New Jersey moved the question from the abstract to the specific when it introduced family caps in August 1993. Now, after more than five years, the debate has at last yielded some data-and the data don't seem to bear out the dire predictions of some. A recent Rutgers University study shows that among New Jersey women receiving Aid to Families with Dependent Children (AFDC), the abortion rate increased slightly just after the family cap was implemented. After the initial jump, however, the abortion rate sank back to its original levels, where it has remained ever since.
But as reassuring as that news sounds for pro-life welfare reformers, the national picture may be even more encouraging. At least 21 other states have adopted family cap provisions since New Jersey did, and, according to Heritage Foundation policy analyst Robert Rector, both abortions and out-of-wedlock births have dropped in that time.
"Births out-of-wedlock rose in a straight vertical line from the early 1960s up to 1996 at a steady, uninterrupted rate of one percentage point per year," Mr. Rector said. "But in 1996, the same year welfare reform was enacted nationally, that statistic flat-lined, and remained flat through 1997 and 1998. During the same period, abortion rates fell nationally. Clearly 'something' happened. It would be an amazing coincidence if such a monumental, dramatic change had nothing to do with welfare reform."
However, the abortion rate among mothers on AFDC (now re-named Temporary Aid to Needy Families, or TANF) does not seem to hinge on any particular policy tool-including family caps. Welfare analysts in several states have mapped the falling abortion numbers against variables ranging from illegitimacy rates to welfare program work requirements. They found no consistent relationship between the drop in abortions and any specific aspect of welfare reform.
But Mr. Rector does have a theory: "In the mid-'90s, press coverage of illegitimacy and its consequences increased ten-fold, reaching the street level for perhaps the first time in decades," he says.
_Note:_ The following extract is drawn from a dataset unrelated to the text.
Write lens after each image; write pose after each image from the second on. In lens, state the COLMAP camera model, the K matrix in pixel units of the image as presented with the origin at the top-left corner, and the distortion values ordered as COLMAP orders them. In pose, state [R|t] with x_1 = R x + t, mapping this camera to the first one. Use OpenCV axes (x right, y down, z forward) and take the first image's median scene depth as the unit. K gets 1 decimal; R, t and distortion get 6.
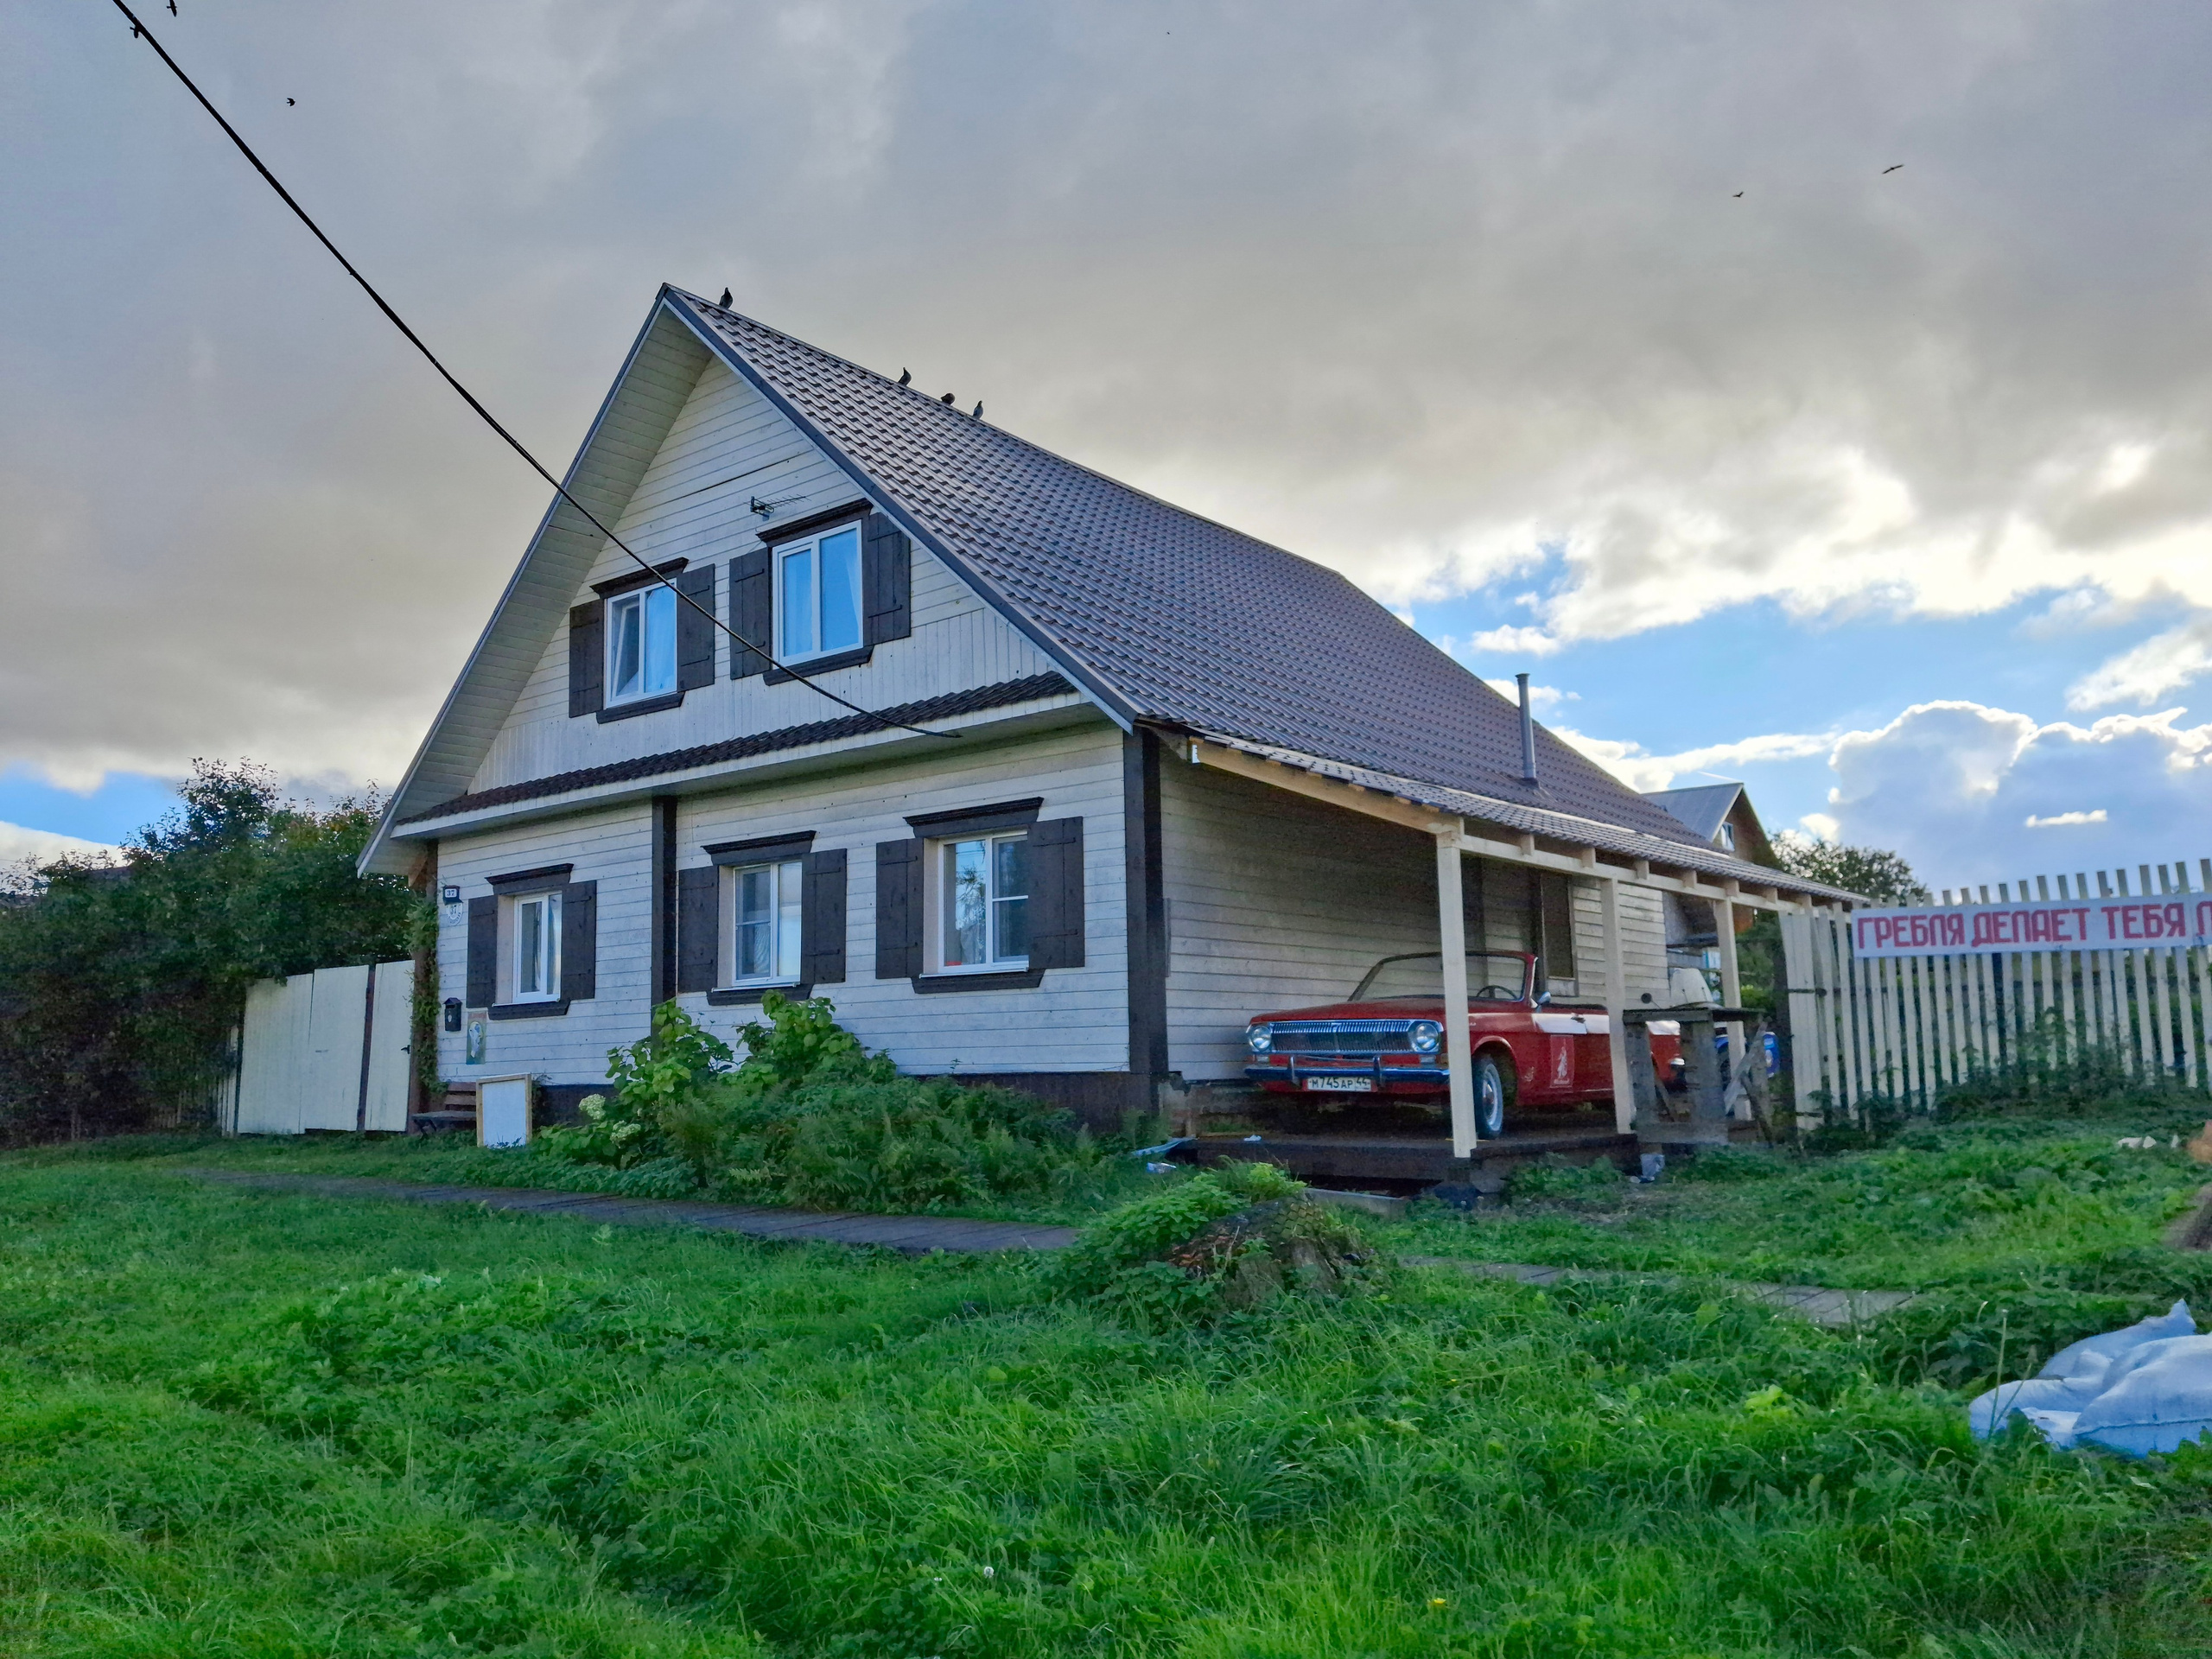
lens RADIAL K [[1756.9, 0, 977.9], [0, 1756.9, 881.7], [0, 0, 1]] dist [0.113805, -0.186888]
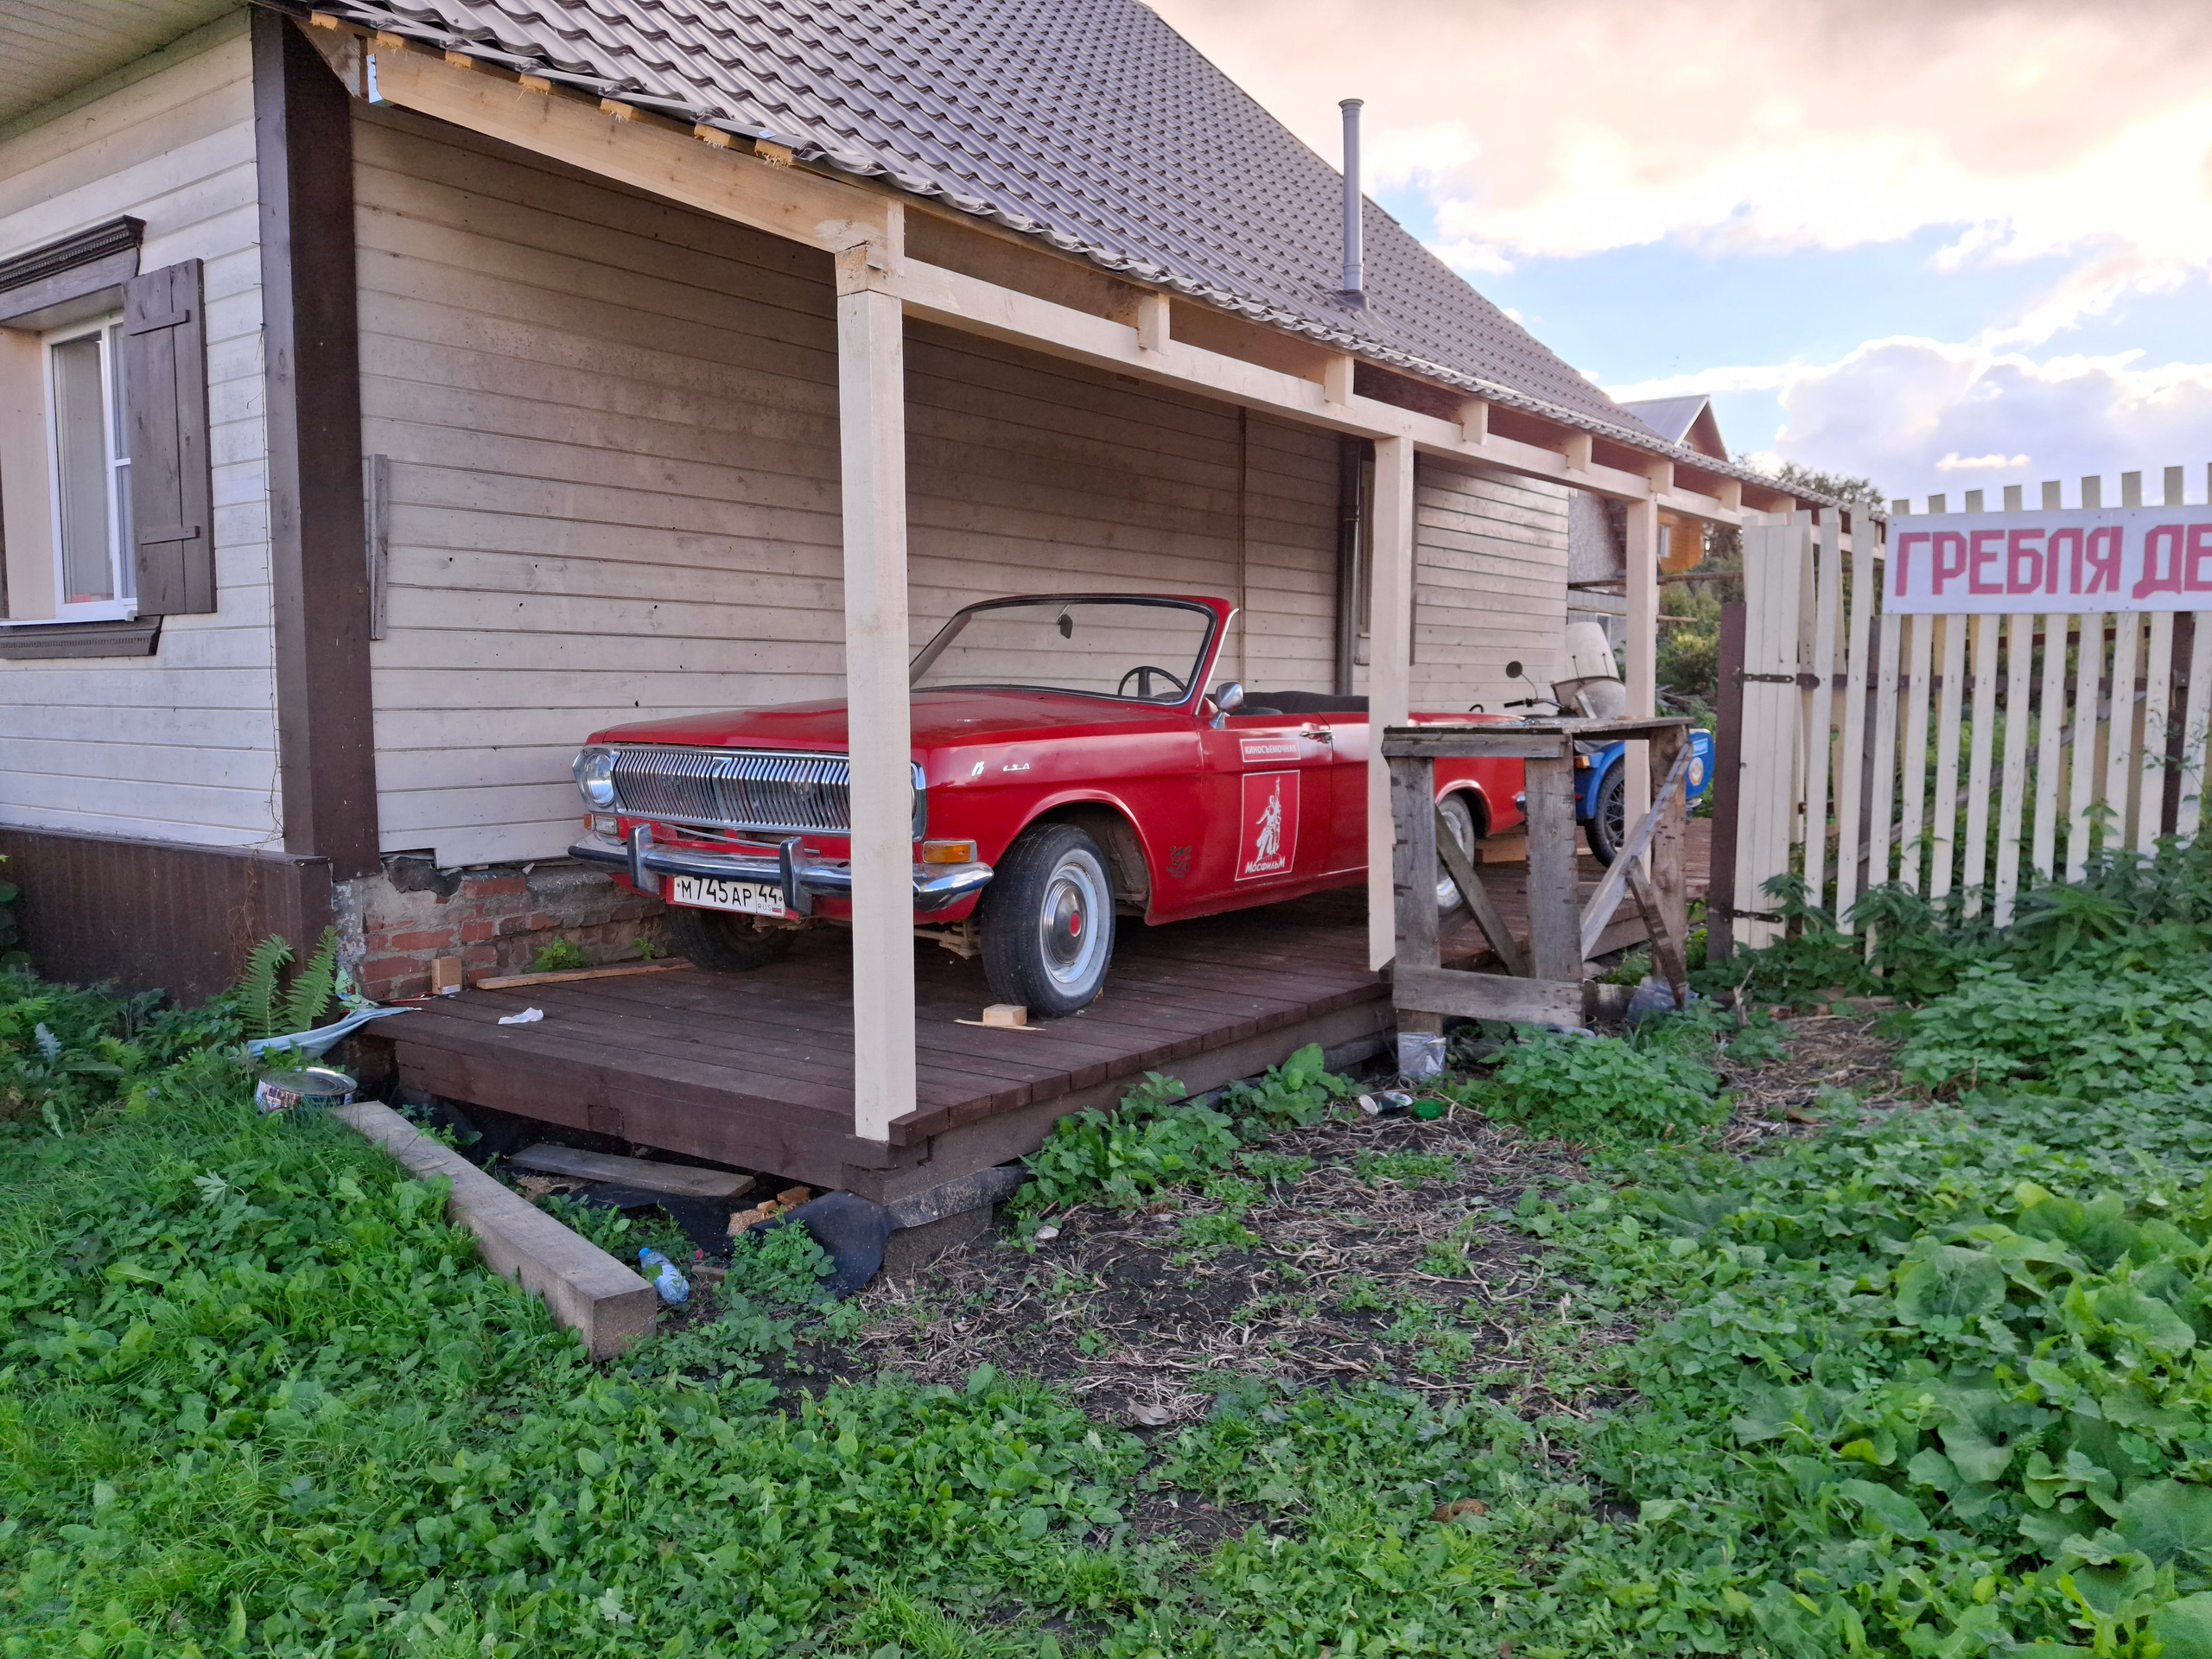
lens RADIAL K [[1756.9, 0, 977.9], [0, 1756.9, 881.7], [0, 0, 1]] dist [0.113805, -0.186888]
pose [[0.999447, 0.012415, 0.030847, 0.233262], [-0.018528, 0.978247, 0.206616, 0.017953], [-0.027611, -0.207073, 0.977936, 0.525212]]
He suggests that the message of greater self-control and personal responsibility caused many young women to take action to avoid pregnancy.
The nationwide decline in abortion rates may not be specifically linked to family caps, but the thunderous debate over that policy tool has apparently pricked the long-dormant public conscience. To the multitude of pro-lifers who converged on Washington Friday, any sign of a public conscience must come as very good news indeed.